Bereichsnavigation

Performance > Craypat

 

Quick start guide

The following instructions are for those who want to get CrayPat up and running quickly.

  • module load xt-craypat
  • ftn -c fcode.f90 ; ftn -o fexe fcode.o
  • pat_build -O apa ./myprogram
  • /usr/bin/time -p aprun -n 128 ./myprogram+pat
  • pat_report  ./myprogram+pat*.xf
    • module load apprentice2
    • app2  ./myprogram+pat*.ap2
  • pat_build -O  <apafile>.apa
  • /usr/bin/time -p aprun -n 128 ./myprogram+apa
  • pat_report  ./myprogram+apa*.xf

Read on for complete details.

Description

CrayPat is a performance analysis tool developed by Cray for the XT platform.

The CrayPat tool provides detailed information about application performance. It can be used for basic profiling, MPI tracing and hardware performance counter based analysis. CrayPat provides access to a wide variety of performance experiments that measure how an executable program consumes resources while it is running, as well as several different user interfaces that provide access to the experiment and reporting functions.

CrayPat consists of three major components:

  • pat_build - used to instrument the program to be analyzed.
  • pat_report - a standalone text report generator that can be use to further explore the data generated by instrumented program execution.
  • Apprentice2 - a graphical analysis tool that can be used, in addition to pat_report to further explore and visualize the data generated by instrumented program execution.

Usage

    CrayPat enables you to sample, trace, measure and evaluate your program's behaviour during execution, and may help you find opportunities to significantly improve program performance.

    • First, load the xt-craypat module to get the correct environment variables set.

                       module load xt-craypat

    • Compile and link your application as usual.

                       ftn -c fcode.f90 ; ftn -o fexe fcode.o

                       cc -c ccode.c     ; cc -o cexe ccode.o

    • Instrument your code with pat_build. Use the -u flag to trace all user-defined functions in your program. Use the -g [group] flag to instrument all functions belonging to a specified group.

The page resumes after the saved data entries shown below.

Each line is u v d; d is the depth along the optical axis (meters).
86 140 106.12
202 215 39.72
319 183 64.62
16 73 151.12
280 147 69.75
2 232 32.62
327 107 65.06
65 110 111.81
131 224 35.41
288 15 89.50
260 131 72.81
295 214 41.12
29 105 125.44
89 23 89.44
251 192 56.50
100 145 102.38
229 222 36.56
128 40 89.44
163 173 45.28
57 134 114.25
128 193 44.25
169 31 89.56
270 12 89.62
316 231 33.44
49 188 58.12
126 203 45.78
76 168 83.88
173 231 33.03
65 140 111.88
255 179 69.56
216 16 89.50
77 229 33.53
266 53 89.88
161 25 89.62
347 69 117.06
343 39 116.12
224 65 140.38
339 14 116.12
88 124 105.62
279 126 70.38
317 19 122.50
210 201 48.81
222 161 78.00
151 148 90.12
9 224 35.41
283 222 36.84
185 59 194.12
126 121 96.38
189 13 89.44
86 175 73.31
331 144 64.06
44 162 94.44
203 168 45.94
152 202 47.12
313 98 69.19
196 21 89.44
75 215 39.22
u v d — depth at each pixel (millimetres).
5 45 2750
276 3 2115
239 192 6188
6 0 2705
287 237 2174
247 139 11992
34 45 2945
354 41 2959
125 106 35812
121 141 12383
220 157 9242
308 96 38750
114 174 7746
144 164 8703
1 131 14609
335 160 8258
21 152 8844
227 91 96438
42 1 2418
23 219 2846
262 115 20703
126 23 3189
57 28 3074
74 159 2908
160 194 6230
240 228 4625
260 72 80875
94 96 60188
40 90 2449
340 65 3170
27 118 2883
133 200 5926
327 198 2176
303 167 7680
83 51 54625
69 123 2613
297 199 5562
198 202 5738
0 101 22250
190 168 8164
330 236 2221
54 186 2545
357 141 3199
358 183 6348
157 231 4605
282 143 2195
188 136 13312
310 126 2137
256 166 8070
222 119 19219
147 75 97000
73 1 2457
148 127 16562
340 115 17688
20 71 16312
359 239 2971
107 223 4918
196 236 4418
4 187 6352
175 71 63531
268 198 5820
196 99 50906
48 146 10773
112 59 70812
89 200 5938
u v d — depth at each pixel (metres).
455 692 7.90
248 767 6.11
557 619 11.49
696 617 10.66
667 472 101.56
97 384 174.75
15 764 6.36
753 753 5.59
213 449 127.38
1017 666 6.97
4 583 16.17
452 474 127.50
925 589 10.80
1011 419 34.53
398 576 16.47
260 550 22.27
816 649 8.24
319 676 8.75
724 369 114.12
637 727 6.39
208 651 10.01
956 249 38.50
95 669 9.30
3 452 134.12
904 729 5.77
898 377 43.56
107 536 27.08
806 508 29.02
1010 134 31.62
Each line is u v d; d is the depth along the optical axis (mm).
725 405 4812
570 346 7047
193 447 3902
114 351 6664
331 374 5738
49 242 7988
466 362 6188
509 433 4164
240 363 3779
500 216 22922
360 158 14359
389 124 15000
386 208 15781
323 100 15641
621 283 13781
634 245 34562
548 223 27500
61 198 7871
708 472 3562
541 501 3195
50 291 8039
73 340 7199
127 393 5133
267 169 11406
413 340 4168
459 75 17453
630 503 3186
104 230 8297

For instance, in order to instrument mpi, io, heap and user functions calls, type :

                   pat_build -u -g mpi,io,heap ./myprogram                  or,
                   pat_build -O apa                 ./myprogram
    • The name of the instrumented version of the executable will end with +pat, so in the example, the result will be ./myprogram+pat.
    • Run the instrumented executable (by modifying your PBS batch job script).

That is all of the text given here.